Vanderbilt graduating seniors should follow the lead of historical figures such as Benjamin Franklin and Steve Jobs, author Walter Isaacson urged during his Senior Day address in Memorial Gymnasium.
“‘Follow your passion’ is sort of a mantra of (the) Baby Boom generation,” said Isaacson, president and CEO of the Aspen Institute and formerly chairman and CEO of CNN and editor of TIME magazine, to an attentive crowd of students, their family and friends in Memorial Gymnasium on May 7.
“Let me tell you something – it ain’t just about your passion. It’s about connecting your passion with something larger than yourselves. That’s what you’ll discover it’s all about. … That’s what made all the characters I wrote about so great.”
Isaacson’s books include biographies of Jobs, Franklin and Albert Einstein. His most recent is The Innovators: How a Group of Inventors, Hackers, Geniuses and Geeks Created the Digital Revolution. At the event, Isaacson was awarded the Nichols-Chancellor’s Medal by Vanderbilt Chancellor Nicholas S. Zeppos. The medal, created and endowed by Vanderbilt law school graduate Ed Nichols and his wife, Janice, in honor of Edward Carmack and Lucile Hamby Nichols, is given annually at Senior Day to an individual who defines the 21st century and exemplifies the best qualities of the human spirit.
The Nichols-Chancellor’s Medal carries a cash award. Isaacson said that he would donate a portion of that money to Teach for America. He is the chair emeritus of the organization, which recruits teachers to work in low-income communities.
Graduates should be humble, curious, and creatively open to collaboration, Isaacson said.
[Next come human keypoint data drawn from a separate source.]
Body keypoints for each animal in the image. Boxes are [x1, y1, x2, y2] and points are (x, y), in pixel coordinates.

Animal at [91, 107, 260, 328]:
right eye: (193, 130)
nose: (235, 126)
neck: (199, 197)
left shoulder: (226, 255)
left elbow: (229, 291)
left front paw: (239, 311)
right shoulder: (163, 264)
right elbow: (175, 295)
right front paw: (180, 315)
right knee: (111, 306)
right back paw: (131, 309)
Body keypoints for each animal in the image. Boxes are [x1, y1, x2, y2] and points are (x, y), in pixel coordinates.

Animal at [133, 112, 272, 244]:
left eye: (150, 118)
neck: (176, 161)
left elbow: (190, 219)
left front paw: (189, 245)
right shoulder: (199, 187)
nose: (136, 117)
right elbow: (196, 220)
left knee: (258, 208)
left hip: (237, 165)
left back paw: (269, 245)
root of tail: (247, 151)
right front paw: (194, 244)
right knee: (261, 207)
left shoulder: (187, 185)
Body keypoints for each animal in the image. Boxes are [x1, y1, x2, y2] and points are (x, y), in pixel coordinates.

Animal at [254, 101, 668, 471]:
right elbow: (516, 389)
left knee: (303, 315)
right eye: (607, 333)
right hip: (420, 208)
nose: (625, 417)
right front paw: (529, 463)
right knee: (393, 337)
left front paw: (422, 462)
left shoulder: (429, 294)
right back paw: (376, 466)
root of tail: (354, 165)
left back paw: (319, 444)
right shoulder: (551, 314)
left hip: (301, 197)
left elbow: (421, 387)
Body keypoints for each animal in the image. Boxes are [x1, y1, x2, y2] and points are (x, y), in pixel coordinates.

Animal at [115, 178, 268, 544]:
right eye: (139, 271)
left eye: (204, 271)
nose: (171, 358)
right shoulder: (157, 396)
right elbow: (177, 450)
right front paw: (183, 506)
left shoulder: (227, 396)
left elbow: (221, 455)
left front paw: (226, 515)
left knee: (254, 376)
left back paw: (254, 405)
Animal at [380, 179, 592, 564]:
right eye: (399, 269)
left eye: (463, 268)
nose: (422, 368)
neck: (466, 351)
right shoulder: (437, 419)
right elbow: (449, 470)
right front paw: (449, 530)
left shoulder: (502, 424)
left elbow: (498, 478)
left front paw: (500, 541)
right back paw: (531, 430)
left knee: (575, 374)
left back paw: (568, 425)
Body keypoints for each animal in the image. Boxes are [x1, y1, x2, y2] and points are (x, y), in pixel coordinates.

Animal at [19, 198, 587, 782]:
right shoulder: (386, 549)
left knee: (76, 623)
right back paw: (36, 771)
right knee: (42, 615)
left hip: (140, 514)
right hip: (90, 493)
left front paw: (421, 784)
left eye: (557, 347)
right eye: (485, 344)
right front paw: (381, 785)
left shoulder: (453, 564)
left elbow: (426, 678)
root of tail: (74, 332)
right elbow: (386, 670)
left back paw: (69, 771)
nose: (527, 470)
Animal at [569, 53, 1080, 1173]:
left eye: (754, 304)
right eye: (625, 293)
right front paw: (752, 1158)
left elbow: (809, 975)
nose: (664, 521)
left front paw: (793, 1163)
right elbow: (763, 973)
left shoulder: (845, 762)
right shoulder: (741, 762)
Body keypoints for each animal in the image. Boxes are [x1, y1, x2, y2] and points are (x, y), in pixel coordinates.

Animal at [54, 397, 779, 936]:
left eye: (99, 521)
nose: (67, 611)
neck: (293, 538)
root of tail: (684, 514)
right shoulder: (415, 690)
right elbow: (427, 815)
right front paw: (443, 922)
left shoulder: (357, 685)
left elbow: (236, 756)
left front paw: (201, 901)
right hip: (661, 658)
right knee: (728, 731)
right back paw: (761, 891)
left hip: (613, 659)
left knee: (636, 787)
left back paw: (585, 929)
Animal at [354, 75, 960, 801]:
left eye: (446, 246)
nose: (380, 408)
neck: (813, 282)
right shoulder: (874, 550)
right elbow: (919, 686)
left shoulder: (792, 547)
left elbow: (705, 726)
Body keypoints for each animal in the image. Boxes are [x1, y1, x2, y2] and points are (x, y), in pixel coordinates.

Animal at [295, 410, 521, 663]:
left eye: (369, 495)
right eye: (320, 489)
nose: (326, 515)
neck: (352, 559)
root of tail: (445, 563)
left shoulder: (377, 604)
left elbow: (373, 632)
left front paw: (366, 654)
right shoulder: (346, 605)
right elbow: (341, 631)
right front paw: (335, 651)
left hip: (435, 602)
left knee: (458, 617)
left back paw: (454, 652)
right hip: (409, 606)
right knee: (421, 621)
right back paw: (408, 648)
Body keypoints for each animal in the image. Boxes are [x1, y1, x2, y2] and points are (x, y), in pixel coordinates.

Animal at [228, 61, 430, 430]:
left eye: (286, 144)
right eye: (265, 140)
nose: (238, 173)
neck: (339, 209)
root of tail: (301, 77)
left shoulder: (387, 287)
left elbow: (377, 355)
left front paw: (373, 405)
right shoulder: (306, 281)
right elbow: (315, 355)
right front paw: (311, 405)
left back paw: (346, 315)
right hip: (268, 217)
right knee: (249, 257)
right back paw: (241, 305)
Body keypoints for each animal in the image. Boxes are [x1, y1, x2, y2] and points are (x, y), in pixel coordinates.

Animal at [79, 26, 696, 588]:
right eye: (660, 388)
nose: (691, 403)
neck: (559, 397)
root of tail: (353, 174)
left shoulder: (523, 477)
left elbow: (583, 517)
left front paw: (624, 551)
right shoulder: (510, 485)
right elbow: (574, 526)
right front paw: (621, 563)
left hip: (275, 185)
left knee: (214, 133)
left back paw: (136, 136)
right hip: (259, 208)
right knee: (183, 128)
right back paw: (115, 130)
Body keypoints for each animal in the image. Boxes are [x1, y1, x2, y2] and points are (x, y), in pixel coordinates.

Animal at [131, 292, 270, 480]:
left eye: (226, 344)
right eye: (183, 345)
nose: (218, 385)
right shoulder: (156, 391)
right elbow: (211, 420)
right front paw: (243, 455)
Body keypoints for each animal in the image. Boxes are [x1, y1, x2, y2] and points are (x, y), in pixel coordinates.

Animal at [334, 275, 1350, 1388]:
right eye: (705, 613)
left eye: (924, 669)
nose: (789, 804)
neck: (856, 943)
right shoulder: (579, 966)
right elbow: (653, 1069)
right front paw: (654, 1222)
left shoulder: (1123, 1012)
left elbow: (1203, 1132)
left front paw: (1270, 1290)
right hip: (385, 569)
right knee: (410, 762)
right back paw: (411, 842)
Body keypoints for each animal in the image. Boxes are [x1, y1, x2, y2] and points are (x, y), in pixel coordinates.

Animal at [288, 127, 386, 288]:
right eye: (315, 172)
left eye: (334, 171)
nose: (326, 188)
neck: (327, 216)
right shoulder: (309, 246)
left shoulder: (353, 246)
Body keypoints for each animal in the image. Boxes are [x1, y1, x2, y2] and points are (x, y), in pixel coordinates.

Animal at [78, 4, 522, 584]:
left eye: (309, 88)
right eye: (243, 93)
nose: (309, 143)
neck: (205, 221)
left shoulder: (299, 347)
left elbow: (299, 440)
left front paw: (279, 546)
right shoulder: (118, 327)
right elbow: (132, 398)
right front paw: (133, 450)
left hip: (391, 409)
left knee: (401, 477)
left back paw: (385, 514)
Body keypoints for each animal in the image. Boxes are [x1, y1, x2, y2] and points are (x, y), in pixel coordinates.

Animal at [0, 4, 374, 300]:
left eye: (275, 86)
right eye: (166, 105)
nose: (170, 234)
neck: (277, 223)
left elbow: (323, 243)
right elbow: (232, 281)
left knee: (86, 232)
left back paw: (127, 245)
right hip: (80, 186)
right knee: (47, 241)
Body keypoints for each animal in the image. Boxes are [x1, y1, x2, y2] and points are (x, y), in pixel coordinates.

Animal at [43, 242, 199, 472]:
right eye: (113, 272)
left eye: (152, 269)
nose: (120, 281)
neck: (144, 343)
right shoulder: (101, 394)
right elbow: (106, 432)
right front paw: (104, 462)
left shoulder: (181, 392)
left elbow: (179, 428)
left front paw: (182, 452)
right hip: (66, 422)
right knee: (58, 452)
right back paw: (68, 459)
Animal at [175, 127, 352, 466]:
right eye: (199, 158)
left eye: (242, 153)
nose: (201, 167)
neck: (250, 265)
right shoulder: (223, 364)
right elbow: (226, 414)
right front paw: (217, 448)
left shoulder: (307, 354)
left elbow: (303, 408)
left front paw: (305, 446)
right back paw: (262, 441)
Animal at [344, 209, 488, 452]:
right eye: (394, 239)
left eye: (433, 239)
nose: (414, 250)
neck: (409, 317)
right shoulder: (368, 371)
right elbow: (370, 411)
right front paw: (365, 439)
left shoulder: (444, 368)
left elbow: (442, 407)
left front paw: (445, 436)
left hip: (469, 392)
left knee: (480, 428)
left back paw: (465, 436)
The key to success in the 21st century, the same as it had been in the 20th century, will be combining love and facility for the sciences and the arts.
The writer’s prime example of that theory was the subject of his 2011 book, Steve Jobs. The founder of Apple was an electronics enthusiast as well as a lover of poetry and dance as a youngster, Isaacson said.
“He thought he was weird to have both sets of interests until he read something that Edwin Land – who had invented Polaroid – had said: ‘Those who can stand at the intersection of the arts and the sciences, those who can stand at that intersection where the humanities meet technology, will be the creative ones, the ones who will produce value in our society.’”
Jobs went on to revolutionize personal technology with his company’s computers and other innovative products such as the iPod and iPhone.
Commencement was set for the morning of May 8 on Alumni Lawn, with Memorial Gymnasium the backup in case of bad weather.